Well, here’s a thought: why not throw a great party at your place instead? Kind of like a House Party, without Kid and Play (if they show up, that would be pretty damn sweet). For starters, you’d get to invite who you want over (which is probably not going to include those aforementioned d-bags [unless you’re one of them, and you’re into that sort of thing]) listen to the music you want to hear, and at a level that won’t drown out any potentially interesting conversations! And the most important part: You’ll be saving a ton of cash along the way (think about how much you spent last time: bet it was over $100, right? Yea, I thought so!).
My friend, spending night after night at a local bar or club can become somewhat repetitive (and very, very boring to say the least) resulting in the over consumption of alcohol for no good reason other than to get hammered. Instead of going to a bar then, why not create something original and fun that all of your friends (and their friends) will really enjoy, and who knows: maybe you’ll start something big?
So you’re going to take my advice and throw a party, yet still want to keep it as cheap as possible? Well, then follow the helpful tips below and you should be well on your way to keeping the costs down on your big blowout (No D-bag … I didn’t mean a hairstyle):
Use a BYO policy. Ask future guests to bring their own booze of choice and then throw a hootenanny (all you’ll have to provide is the ice and glasses. Cool huh?). Or get everyone to chip in and buy some cheap domestics brewskis. It might sound tight-fisted at first but after the first couple, nobody’s going to notice how nasty the beer tastes, or how cheap you are anyways.
Throw a pot luck. Don’t know what this is? Well, it’s when everyone brings an item for everyone else to eat. This used to be reserved for hippies and thrifty bastards, but now all the hipsters are doing it (ok, not a good selling point, but you get the picture right?). Better email everyone beforehand to see what they’re bringing though, or else you’ll wind up with like 10 potato salads and fourteen bags of chips!

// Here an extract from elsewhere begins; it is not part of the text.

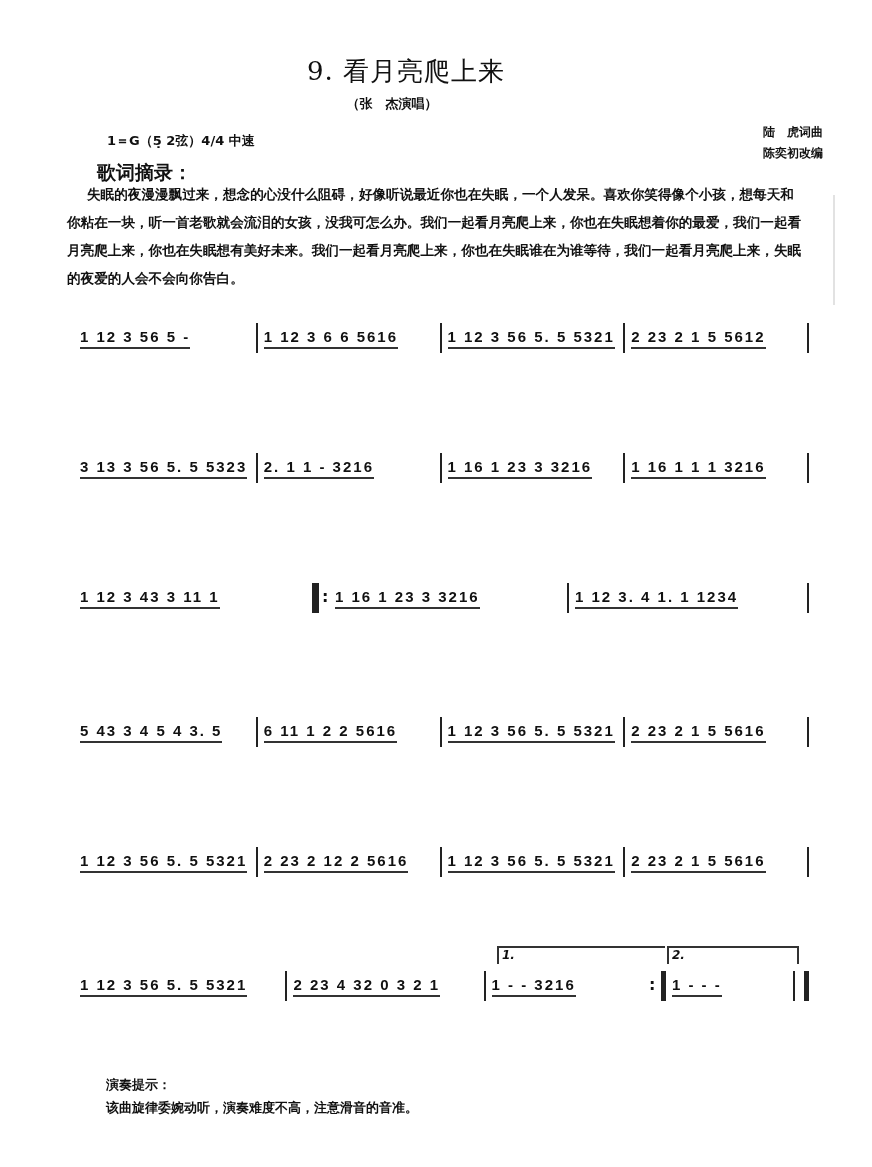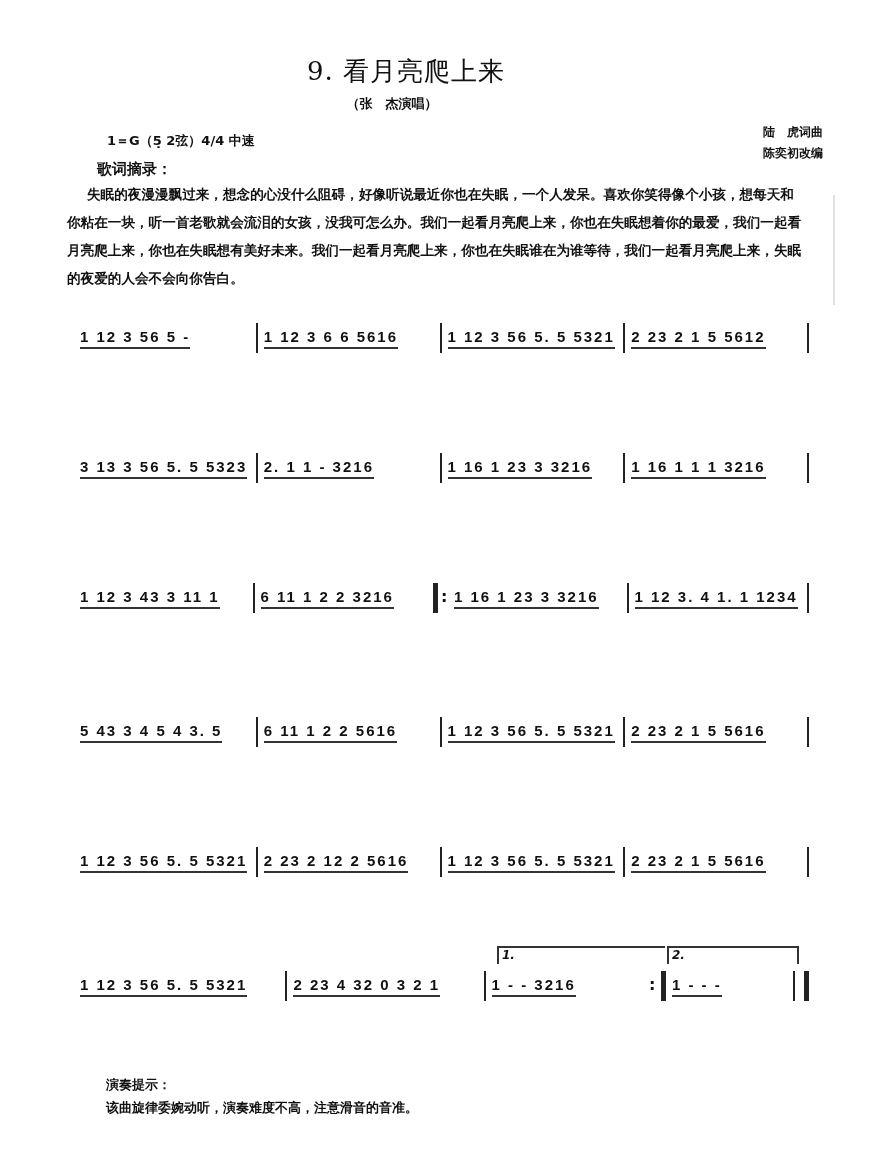"歌词摘录：" .lyrics-head { font-size: 15px -> 19px }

Got a Wii at home? Well then, break ‘er out and let the games begin. Don’t have one? No worries: just ask your cool niece or nephew to lend you theirs for the night. Or better yet, stage a movie night with a couple rows of chairs, a new DVD and some microwave popcorn. That’s some cool ass old school s@#t that’s sure to please!
Poker nights kick ass. Oh, you don’t have the balls to lose money at the quarter tables? Then what about Monopoly if you can’t handle the pressure? No? Jenga? No? Who are you? Well, if you don’t have ANY board games, ask someone to bring them over or pick them up in a K-B Toys clearance section. Ah, you’ll think of something!
A word of caution: when you budget for your party, do so before you start shopping. Figure out how much you can spend on your party, overall. List the items you need and estimate what you can afford to spend on each item. Just remember this: the key to entertaining on a budget without sacrificing flair is to think presentation. You can pretty much make anything look special: a tray of cold cuts on a bed of curly lettuce, utensils standing in a cup tied in ribbon, napkins folded into birds (that’s some Martha Stewart s@#t right there, and that jailbird knows how to get down)! Anyways, it’s going to be much cheaper than going out with the amateurs — that’s for sure!
Hope this article helped (at least it’ll keep you away from the bars and STDs – Herpes are so not cool)!